EXERCISE BRIEF – If a line below falls between the line with "23: (99, 154, 3.06)" and the line with "43: (35, 100, 2.62)", or is one of those two, output it exactly; output nothing else and no pictures.

RECORDS FOR THIS TASK –
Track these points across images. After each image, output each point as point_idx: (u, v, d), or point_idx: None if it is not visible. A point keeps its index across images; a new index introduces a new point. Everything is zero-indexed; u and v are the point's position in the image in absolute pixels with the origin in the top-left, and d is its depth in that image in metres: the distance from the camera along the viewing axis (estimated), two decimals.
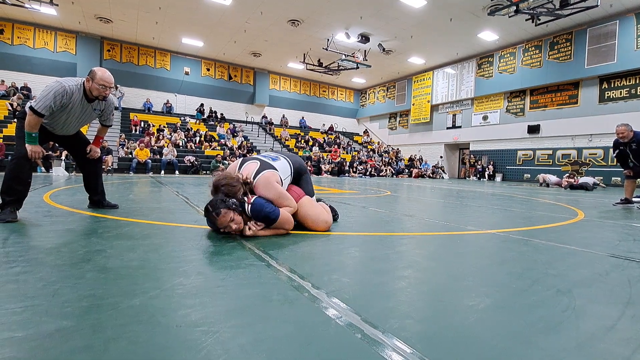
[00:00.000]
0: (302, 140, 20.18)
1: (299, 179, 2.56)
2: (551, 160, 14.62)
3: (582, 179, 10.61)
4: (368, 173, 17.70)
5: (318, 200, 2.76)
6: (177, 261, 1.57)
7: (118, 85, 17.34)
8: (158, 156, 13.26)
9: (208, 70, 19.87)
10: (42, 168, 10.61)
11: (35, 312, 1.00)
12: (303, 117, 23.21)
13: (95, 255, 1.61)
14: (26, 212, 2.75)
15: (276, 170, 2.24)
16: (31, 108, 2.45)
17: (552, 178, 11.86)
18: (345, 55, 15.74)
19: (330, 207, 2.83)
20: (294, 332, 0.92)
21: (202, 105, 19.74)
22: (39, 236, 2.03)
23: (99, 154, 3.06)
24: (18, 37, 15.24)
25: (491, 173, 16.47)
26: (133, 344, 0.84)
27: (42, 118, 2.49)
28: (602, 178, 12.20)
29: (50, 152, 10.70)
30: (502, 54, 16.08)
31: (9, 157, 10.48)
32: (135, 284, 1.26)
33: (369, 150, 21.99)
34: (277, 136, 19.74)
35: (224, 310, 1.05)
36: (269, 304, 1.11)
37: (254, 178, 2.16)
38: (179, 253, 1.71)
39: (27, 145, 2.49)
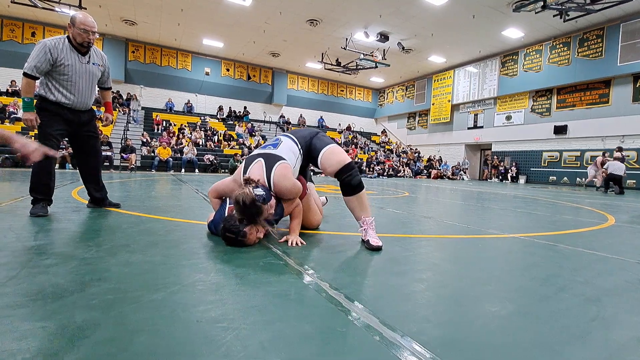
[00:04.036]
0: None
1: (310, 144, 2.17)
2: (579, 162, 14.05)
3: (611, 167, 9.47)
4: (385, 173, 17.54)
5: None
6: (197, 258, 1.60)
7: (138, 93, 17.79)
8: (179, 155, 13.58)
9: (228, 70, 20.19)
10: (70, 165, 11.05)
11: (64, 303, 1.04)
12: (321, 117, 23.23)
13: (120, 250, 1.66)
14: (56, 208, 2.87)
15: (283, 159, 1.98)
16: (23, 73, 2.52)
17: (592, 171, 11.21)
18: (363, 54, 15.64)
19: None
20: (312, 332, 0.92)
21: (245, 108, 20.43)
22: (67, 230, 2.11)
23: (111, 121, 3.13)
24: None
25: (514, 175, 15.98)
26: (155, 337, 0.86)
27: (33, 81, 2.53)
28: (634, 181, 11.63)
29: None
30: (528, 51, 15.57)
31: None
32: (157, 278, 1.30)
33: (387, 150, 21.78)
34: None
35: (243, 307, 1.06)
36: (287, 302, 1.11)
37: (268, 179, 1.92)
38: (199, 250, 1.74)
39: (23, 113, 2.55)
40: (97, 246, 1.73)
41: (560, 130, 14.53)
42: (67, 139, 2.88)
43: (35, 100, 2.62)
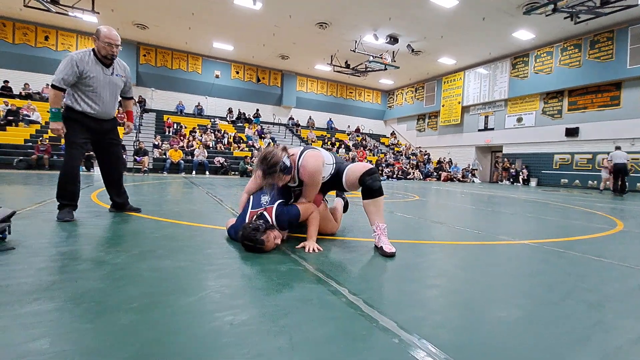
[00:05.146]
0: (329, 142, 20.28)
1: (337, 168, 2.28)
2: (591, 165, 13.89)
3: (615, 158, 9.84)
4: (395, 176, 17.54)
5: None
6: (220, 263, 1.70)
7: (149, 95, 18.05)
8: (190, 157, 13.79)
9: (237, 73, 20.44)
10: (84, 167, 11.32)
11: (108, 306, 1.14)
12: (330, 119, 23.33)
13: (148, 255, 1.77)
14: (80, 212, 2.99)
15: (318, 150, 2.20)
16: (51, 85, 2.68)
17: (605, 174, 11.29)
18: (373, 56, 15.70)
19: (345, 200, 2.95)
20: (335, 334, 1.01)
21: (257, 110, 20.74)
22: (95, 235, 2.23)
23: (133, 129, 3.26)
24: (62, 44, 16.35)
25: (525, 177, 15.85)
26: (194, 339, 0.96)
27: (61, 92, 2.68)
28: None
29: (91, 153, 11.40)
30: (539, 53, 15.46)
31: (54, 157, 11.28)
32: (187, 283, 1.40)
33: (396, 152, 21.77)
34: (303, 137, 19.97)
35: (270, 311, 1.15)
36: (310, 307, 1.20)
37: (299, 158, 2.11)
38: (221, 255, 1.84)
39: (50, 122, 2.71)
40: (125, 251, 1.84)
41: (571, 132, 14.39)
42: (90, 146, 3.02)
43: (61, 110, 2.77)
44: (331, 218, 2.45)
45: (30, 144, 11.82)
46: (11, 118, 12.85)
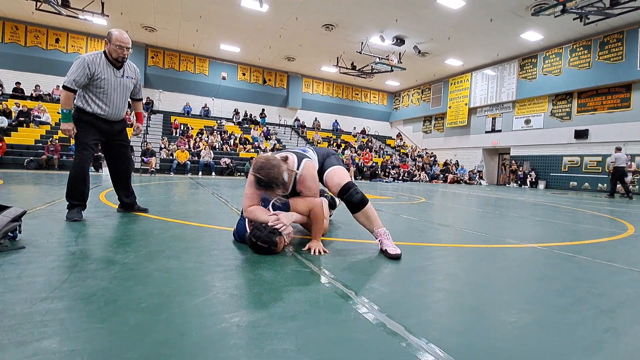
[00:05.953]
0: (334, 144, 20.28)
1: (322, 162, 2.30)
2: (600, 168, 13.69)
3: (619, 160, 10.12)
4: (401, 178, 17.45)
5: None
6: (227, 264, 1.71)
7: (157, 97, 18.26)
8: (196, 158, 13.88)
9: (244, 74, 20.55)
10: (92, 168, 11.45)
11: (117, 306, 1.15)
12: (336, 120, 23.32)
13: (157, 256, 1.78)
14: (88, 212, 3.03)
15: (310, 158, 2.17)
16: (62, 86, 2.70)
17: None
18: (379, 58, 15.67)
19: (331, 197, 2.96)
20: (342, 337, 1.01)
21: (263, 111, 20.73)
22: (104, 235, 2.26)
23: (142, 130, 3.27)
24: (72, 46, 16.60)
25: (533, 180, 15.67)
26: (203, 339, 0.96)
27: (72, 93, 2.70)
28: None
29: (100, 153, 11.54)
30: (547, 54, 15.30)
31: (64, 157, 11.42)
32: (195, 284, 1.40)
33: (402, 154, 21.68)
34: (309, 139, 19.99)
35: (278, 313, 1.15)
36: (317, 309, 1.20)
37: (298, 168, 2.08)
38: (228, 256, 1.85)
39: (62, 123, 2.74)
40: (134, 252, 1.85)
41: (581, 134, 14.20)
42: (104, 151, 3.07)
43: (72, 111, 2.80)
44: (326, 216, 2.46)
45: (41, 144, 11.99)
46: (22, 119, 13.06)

SOLUTION –
23: (99, 154, 3.06)
24: (18, 37, 15.24)
25: (491, 173, 16.47)
26: (133, 344, 0.84)
27: (42, 118, 2.49)
28: (602, 178, 12.20)
29: (50, 152, 10.70)
30: (502, 54, 16.08)
31: (9, 157, 10.48)
32: (135, 284, 1.26)
33: (369, 150, 21.99)
34: (277, 136, 19.74)
35: (224, 310, 1.05)
36: (269, 304, 1.11)
37: (254, 178, 2.16)
38: (179, 253, 1.71)
39: (27, 145, 2.49)
[00:04.036]
0: None
1: (310, 144, 2.17)
2: (579, 162, 14.05)
3: (611, 167, 9.47)
4: (385, 173, 17.54)
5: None
6: (197, 258, 1.60)
7: (138, 93, 17.79)
8: (179, 155, 13.58)
9: (228, 70, 20.19)
10: (70, 165, 11.05)
11: (64, 303, 1.04)
12: (321, 117, 23.23)
13: (120, 250, 1.66)
14: (56, 208, 2.87)
15: (283, 159, 1.98)
16: (23, 73, 2.52)
17: (592, 171, 11.21)
18: (363, 54, 15.64)
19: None
20: (312, 332, 0.92)
21: (245, 108, 20.43)
22: (67, 230, 2.11)
23: (111, 121, 3.13)
24: None
25: (514, 175, 15.98)
26: (155, 337, 0.86)
27: (33, 81, 2.53)
28: (634, 181, 11.63)
29: None
30: (528, 51, 15.57)
31: None
32: (157, 278, 1.30)
33: (387, 150, 21.78)
34: None
35: (243, 307, 1.06)
36: (287, 302, 1.11)
37: (268, 179, 1.92)
38: (199, 250, 1.74)
39: (23, 113, 2.55)
40: (97, 246, 1.73)
41: (560, 130, 14.53)
42: (67, 139, 2.88)
43: (35, 100, 2.62)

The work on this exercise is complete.